Gun Control Scores Rare Win at Supreme Court

Since 2008, the U.S. Supreme Court has taken a broad view of the right to bear arms under the Second Amendment to the Constitution. That year brought the landmark decision in District of Columbia v. Heller, which recognized an individual right to possess guns and use them for traditionally lawful purposes. Heller and subsequent cases often have limited the ability of the federal and state governments to enact gun control laws. However, a decision last Friday showed that the Second Amendment will not block every restriction.

This case, U.S. v. Rahimi, posed a challenge to a federal law barring gun possession by certain people subject to domestic violence restraining orders. The statute allows prosecution only if the order states that the defendant poses a “credible threat” to the physical safety of their partner or the defendant’s or partner’s child, or if the order explicitly prohibits the use or threat of physical force against those people. The defendant, Zackey Rahimi, admitted that the order in his case met those requirements. He argued instead that the law violated the Second Amendment.
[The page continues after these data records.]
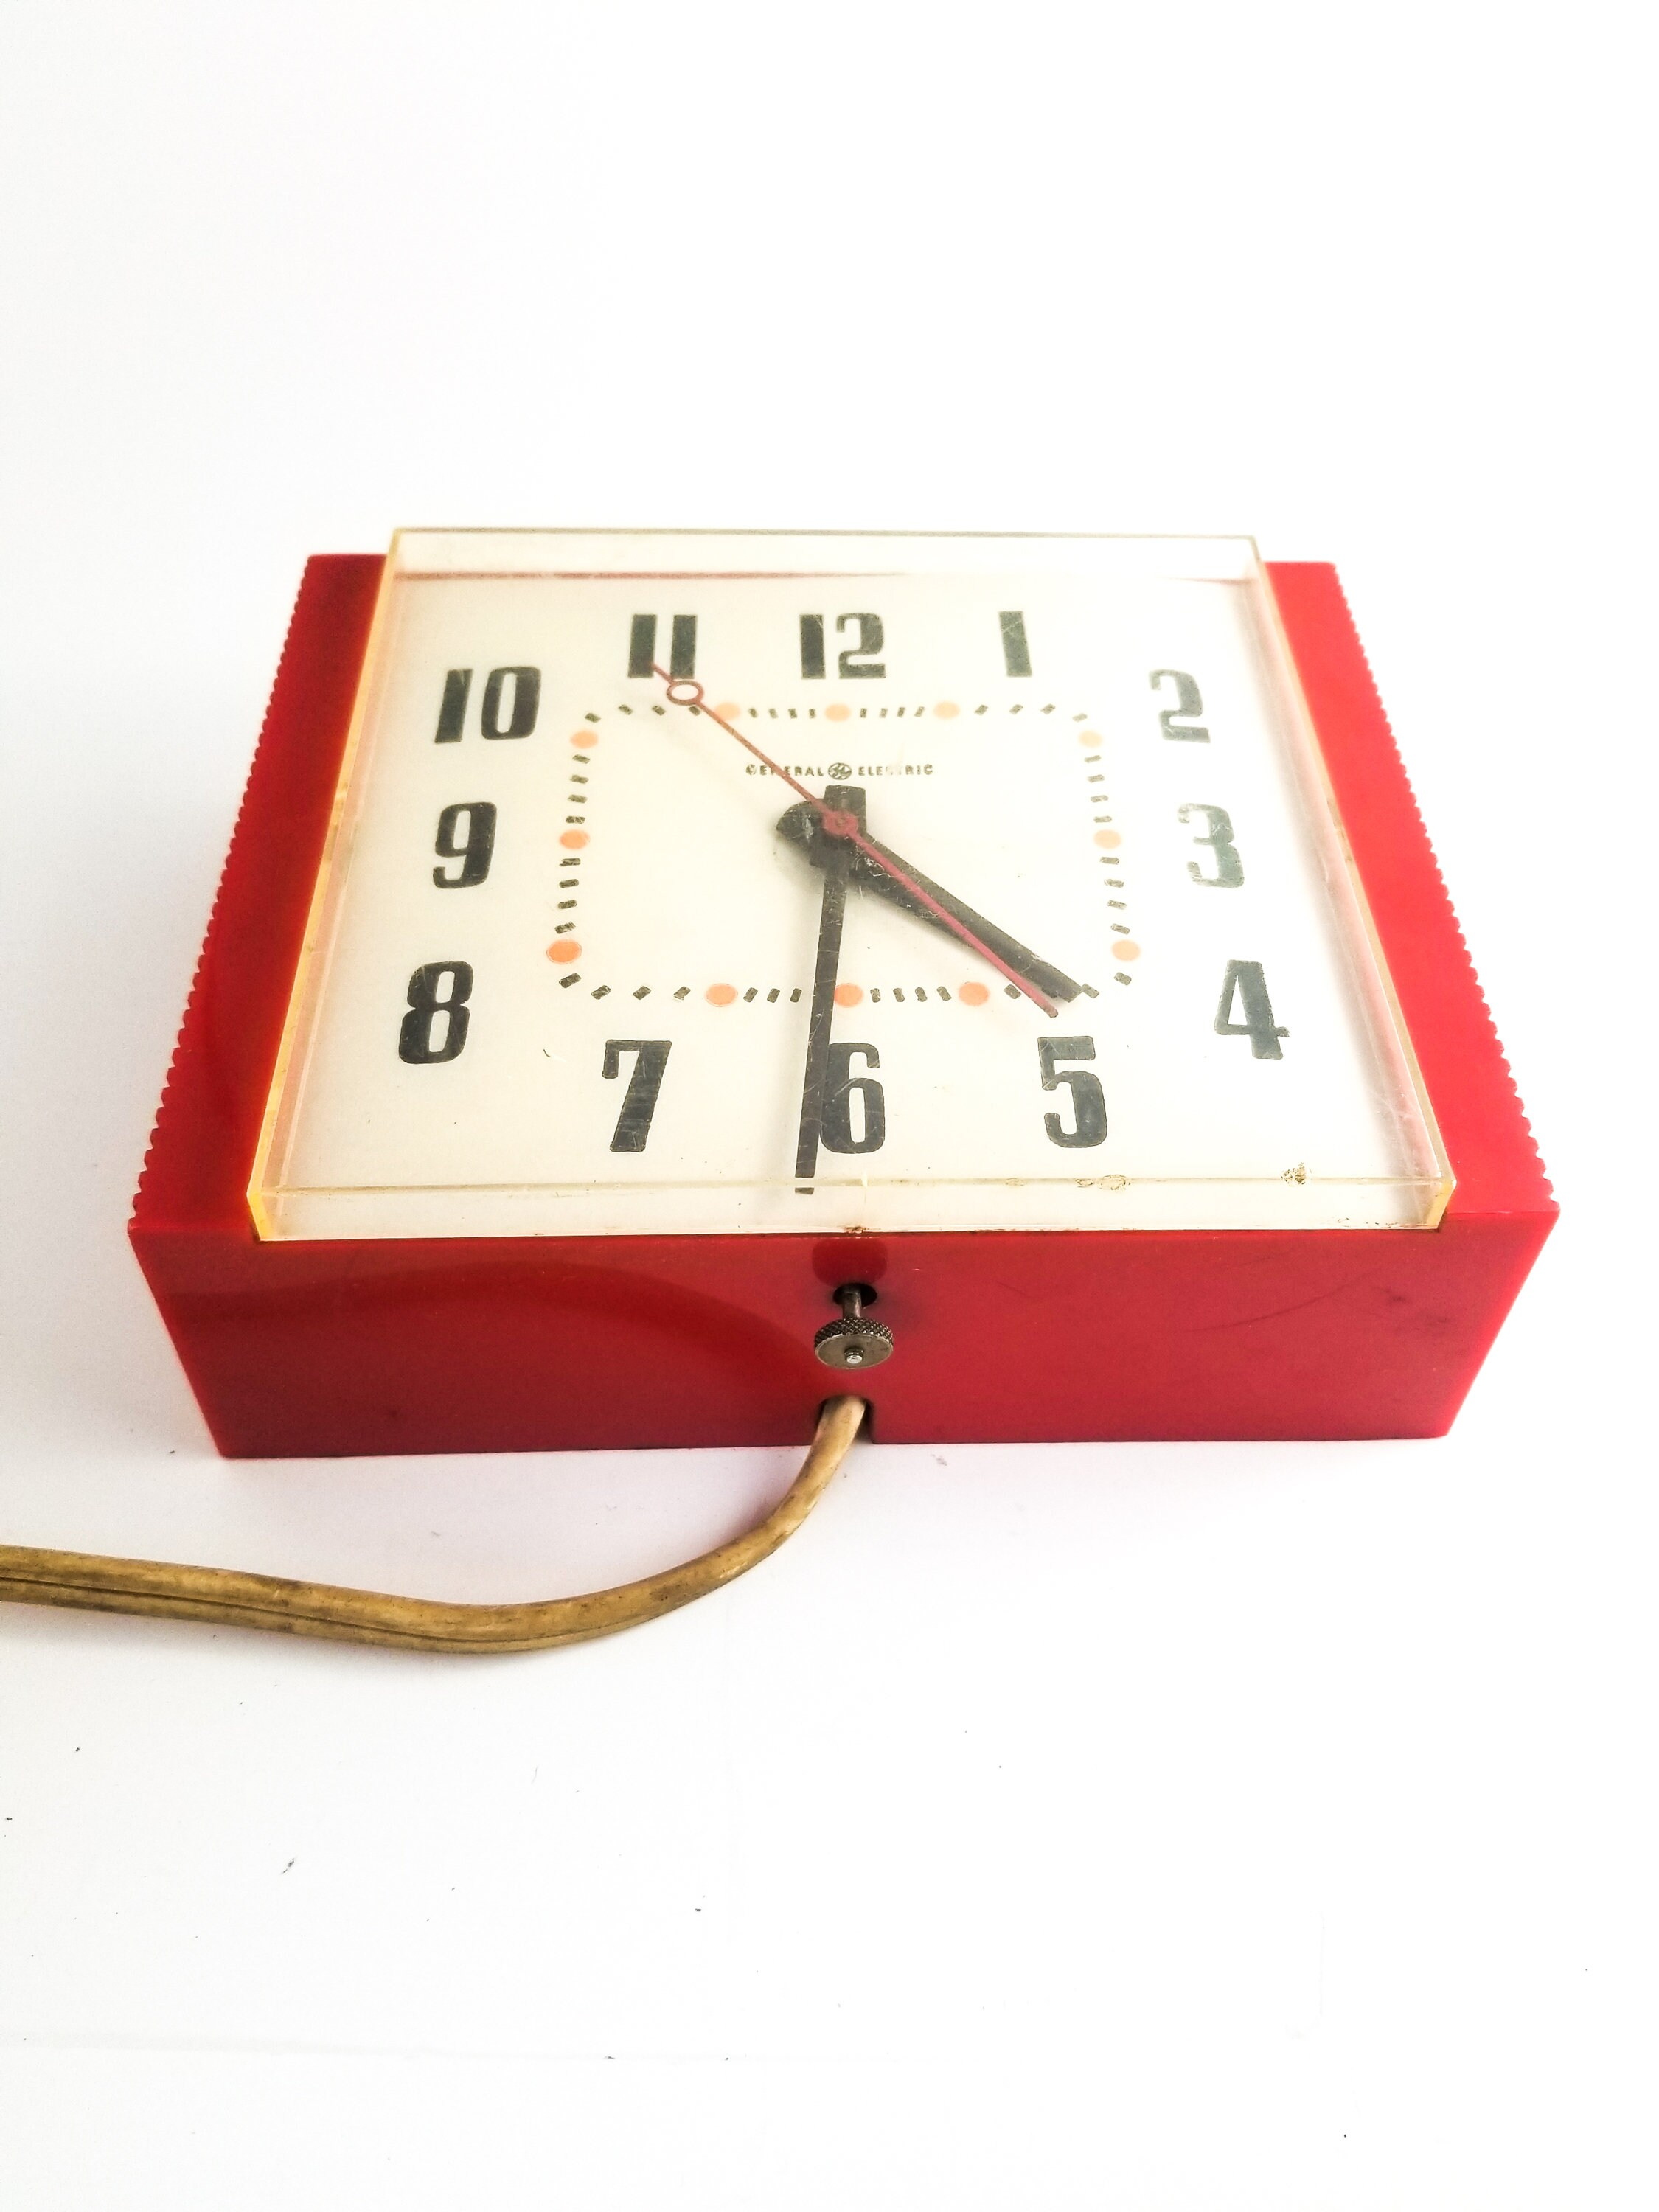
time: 4:30
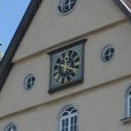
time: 12:19
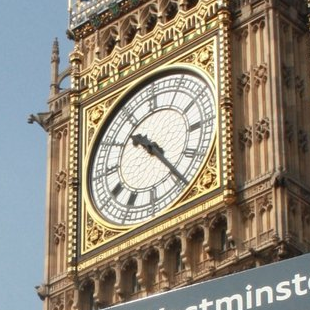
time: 10:24
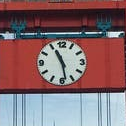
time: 11:28
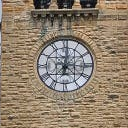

Two years ago, the Supreme Court ruled that a Second Amendment challenge to a gun control law requires the government to show that the restriction fits within the “historical tradition of firearm regulation” in the U.S. The Fifth Circuit Court of Appeals found that the government had not met this standard in Rahimi’s case.

The Supreme Court disagreed, ruling that the law complied with the Second Amendment. Writing for every Justice except Clarence Thomas, Chief Justice John Roberts explained that gun laws throughout U.S. history have prevented people who pose a threat of physical harm from misusing these weapons. The statute thus passed the historical tradition test, which requires that a modern law be only an “analogue” rather than a “twin” of a historical law. Roberts also pointed out that it is “common sense” that the government may disarm someone who poses a clear threat of physical violence. He noted that the law imposes only a temporary restriction and does not affect firearm use by the general public.

This case shows that the historical tradition test, while demanding, leaves some room for gun control laws. It also bolsters the safety of people who have experienced domestic violence.